Amicus Curiae

Anti-competitive agreements under the Philippines’ Competition Act

July 12, 2017

Republic Act No. 10667, also known as the Philippine Competition Act (PCA) was passed on July 21, 2015. The law aims to safeguard market competition in the Philippines by punishing acts that have negative direct, substantial, and reasonably foreseeable effects on competition in the country.

The PCA prohibits, among others, agreements which are considered under the law to be anti-competitive. Such agreements are not limited to written or formal agreements -- the law covers any type or form of contract, arrangement, understanding, collective recommendation, or concerted action. Hence, an agreement does not have to be embodied in a written contract for the PCA to apply.

Anti-competitive agreements are covered under Section 14 of the PCA. Section 14 is further divided into three (3) subsections. Knowing the subsection an agreement falls under is important in determining the possible consequences of entering such agreement, and whether the agreement is per se prohibited, or whether it may be justified by pro-competitive benefits in the form of efficiency gains which benefit consumers.

The subsections of Section 14 of the PCA are as follows:

Section 14 (a) covers agreements between or among competitors which restrict price or components thereof, or which involve manipulating bids. Such agreements are strictly prohibited in all cases, and cannot be justified even if they result in efficiency gains. Any party who is found to have engaged in per se anti-competitive agreements shall be subject to administrative fines of up to P100,000,000 for the first offense, up to P250,000,000 for the second offense, and criminal penalties resulting in fines, and imprisonment of two (2) to seven (7) years.

Section 14 (b) prohibits agreements between or among competitors that set, limit, or control production, markets, technical developments, or investments, or divide or share 

the market. Similar to Section 14 (a), violations of Section 14 (b) will result in administrative fines and criminal penalties. However, unlike Section 14 (a), agreements falling under Section 14 (b) are not per se prohibited, and may be justified if it can be shown that such agreements will improve the production and distribution of goods and services, or promote technical and economic progress, benefitting consumers.

Section 14 (c) regulates other forms of agreements that are not considered as per se prohibited, but have the object or effect of substantially preventing, restricting, or lessening competition. Similar to Section 14 (b), agreements falling under these provisions may not be considered as violations of the PCA if the parties are able to show the efficiency gains resulting from such agreement. Like Sections 14 (a) and (b), violations of Section 14 (c) will result in administrative fines of up to P250,000,000. However, unlike the earlier subsections, there is no criminal penalty for violations of Section 14 (c).

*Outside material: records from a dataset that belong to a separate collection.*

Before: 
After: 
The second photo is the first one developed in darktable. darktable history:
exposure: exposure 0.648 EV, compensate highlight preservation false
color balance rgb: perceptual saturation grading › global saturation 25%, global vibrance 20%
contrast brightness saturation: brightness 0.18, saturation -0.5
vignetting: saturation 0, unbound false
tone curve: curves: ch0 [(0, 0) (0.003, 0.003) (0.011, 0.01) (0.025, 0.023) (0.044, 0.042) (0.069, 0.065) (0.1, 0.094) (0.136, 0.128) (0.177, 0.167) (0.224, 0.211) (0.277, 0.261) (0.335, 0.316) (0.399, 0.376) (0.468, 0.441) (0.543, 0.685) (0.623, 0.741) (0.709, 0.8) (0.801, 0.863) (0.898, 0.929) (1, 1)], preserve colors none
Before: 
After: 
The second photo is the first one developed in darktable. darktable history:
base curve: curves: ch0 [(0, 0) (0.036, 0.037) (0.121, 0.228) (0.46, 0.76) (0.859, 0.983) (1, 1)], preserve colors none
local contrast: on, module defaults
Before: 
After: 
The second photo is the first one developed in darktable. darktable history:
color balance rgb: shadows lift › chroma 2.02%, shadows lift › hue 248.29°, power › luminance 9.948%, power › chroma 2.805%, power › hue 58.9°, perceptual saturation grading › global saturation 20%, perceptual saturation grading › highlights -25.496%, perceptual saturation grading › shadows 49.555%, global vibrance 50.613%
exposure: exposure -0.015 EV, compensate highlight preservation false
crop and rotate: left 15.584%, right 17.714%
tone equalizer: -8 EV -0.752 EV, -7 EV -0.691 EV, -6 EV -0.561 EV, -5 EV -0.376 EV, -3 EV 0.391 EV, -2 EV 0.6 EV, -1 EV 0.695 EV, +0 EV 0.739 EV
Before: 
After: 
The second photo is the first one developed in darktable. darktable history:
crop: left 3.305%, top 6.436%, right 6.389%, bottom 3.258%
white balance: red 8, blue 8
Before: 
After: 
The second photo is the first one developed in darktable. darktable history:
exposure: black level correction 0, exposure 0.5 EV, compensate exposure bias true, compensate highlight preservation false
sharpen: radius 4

It is noted that the wording of Sections 14 (a) and (b) specifically limit their application to agreements between or among competitors (horizontal agreements). Hence, the reasonable conclusion is that these sections do not apply to vertical agreements, or those agreements entered into by two (2) or more entities at different levels in the production or distribution chain (e.g. agreements between a manufacturer and its distributor). This does not mean, however, that vertical agreements are exempt from scrutiny under Section 14 of the PCA. Unlike the earlier subsections, Section 14 (c) does not limit its application to agreements between or among competitors. It is intended to be a catch-all provision covering agreements not falling under the earlier subsections, including vertical agreements.

In assessing whether an agreement is anti-competitive, the Philippine Competition Commission (the PCC) shall take into consideration the relevant market affected, the actual or potential adverse impact on competition, possible justifications for the agreement (if not per se prohibited), possible future market developments, any overriding need to make the goods available to consumers, requirements of large investments in infrastructure, requirements of law, and the need of the economy to respond to international competition.

Individuals and corporations should carefully evaluate that the agreements that they enter into will not be considered as anti-competitive by the PCC given the hefty fines and possible criminal penalties that will result from any violation of Section 14 of the PCA.

Further, businesses are reminded to review existing agreements as these are not exempt from complying with Section 14 of the PCA.

Under the transitional clause of the law, affected parties are given two (2) years after the effectivity of the PCA, or only until Aug. 8 to renegotiate or terminate agreements which are not compliant with the provisions of the PCA. Parties to existing agreements that remain to be noncompliant with the PCA beyond the curative period will be subject to administrative, civil and criminal penalties.

The views and opinions expressed in this article are those of the author. This article is for general informational and educational purposes, and not offered as, and does not constitute, legal advice or legal opinion.